Look inside the Gjellestad mound

It hasn’t even been a month since the first excavation of a Viking ship burial mound in Norway in 100 years began, and fascinating new data is already coming to light thanks to soil analysis and digital technology.

Researchers from the Norwegian Institute for Cultural Heritage Research (NIKU) and the University of Oslo have analyzed five soil samples from the Gjellestad ship burial seeking clues to how the burial mound was constructed. The samples were taken during last year’s test excavation from the ship burial trench itself and from four different sites in the mound.

The analyses show that the construction and use of the mound is carefully planned and executed. It wasn’t simply placing the ship with the deceased on land and shoveling soil over it, according to NIKU researcher and archaeologist Lars Gustavsen.

“Here, the area of the mound has been carefully prepared by removing topsoil so that the intact subsoil was exposed. It is this subsoil that we see in the GPR data as a distinct black area around the grave itself.”

“Our analysis shows that this is soil that has been formed on-site; and the characteristic dataset signature must therefore be due to the fact that the mound covering the grave has changed the physical properties of the soil – likely due to soil compression from the heavy mound” Gustavsen continues.

The mound itself was made of turf or sod, not topsoil. Researchers were able to determine that it was not local, that all the turf used to form the mound was brought in from the outside. This was a complex, well-planned operation that appears to have followed an established procedure seen in other large ship burial mound.

The IT department at Østfold University College has been able to convert the findings from the geophysical surveys and excavations into a remarkable digital representation of the  Gjellestad ship site. The site is far more complex than just the one burial mound and with the exploration of the site still in its early stages, archaeologists have been working continuously with the IT team to update them with the latest information, correcting details and revising errors to ensure the 3D model is as accurate as humanly possible.

All their efforts have paid off with an interactive rendering of the site’s history. After a pretty cool intro of Viking ships braving the cold dark ocean waters, the Gjellestad site appears. You arrow through an overview of the site’s use from the Bronze Age onward, showing the cycle of construction and destruction of longhouses and how the mounds proliferated on the landscape.

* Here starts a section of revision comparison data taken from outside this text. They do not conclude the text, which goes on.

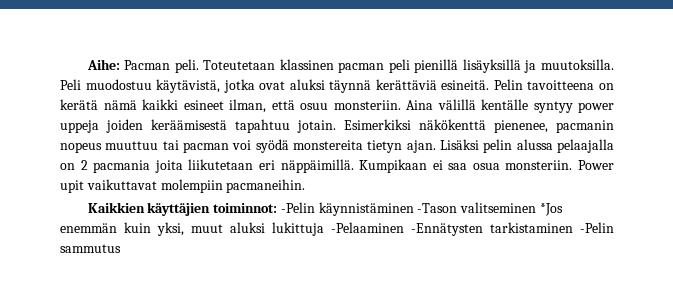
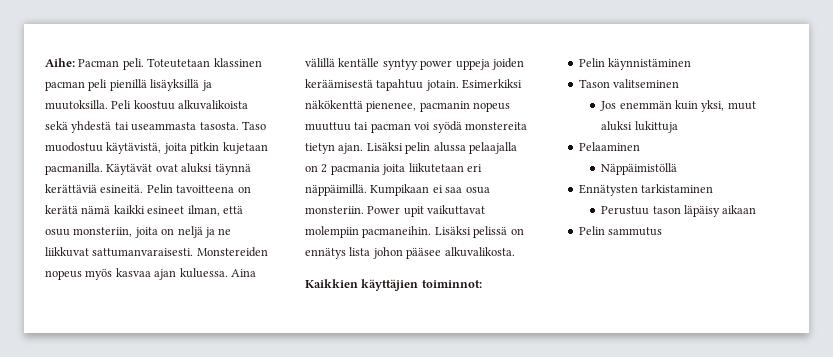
[85,79,255,93] muodostuu käytävistä, jotka -> [133,100,249,110] [45,121,266,133] [45,142,268,154] [45,163,153,175] koostuu alkuvalikoista sekä yhdestä tai useammasta tasosta. Taso muodostuu käytävistä, joita pitkin kujetaan pacmanilla. Käytävät
[333,100,401,110] monsteriin. -> [73,226,232,238] [45,247,268,257] [45,268,228,280] monsteriin, joita on neljä ja ne liikkuvat sattumanvaraisesti. Monstereiden nopeus myös kasvaa ajan kuluessa.
(306, 186) none -> [434,226,524,238] [305,247,515,259] Lisäksi pelissä on ennätys lista johon pääsee alkuvalikosta.
[280,202,315,213] -Pelin -> [578,58,605,67] // Pelin
[417,203,458,213] -Tason -> [578,79,610,88] // Tason
[539,203,563,216] *Jos -> [600,101,617,111] // Jos
[331,222,614,236] -Pelaaminen -Ennätysten tarkistaminen -Pelin -> [578,142,640,151] [601,163,678,175] [578,184,714,196] [601,205,757,217] [578,226,605,235] // Pelaaminen // Näppäimistöllä // Ennätysten tarkistaminen // Perustuu tason läpäisy aikaan // Pelin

If you click “open map” in the lower left corner, you can navigate to select spots to find out more about them.  If you click on the ship, you get a fly-in tour of how it was built, including an illuminating cross-section showing how the turf was layered to protect the ship and keep it vertical while the mound was built up around it. There are links to videos about the 2019 excavation, the discovery of the ship’s keel and nifty 3D ship viewer. You can manipulate the ship to see it from all directions.

The quality of the rendering is top-notch. They didn’t ruin it by trying to create believable humans puttering around, but there are some awesome sheep. Fine details include hearth fires and their smoke, tree leaves moving in the wind, the variety of grasses and the quality fencing.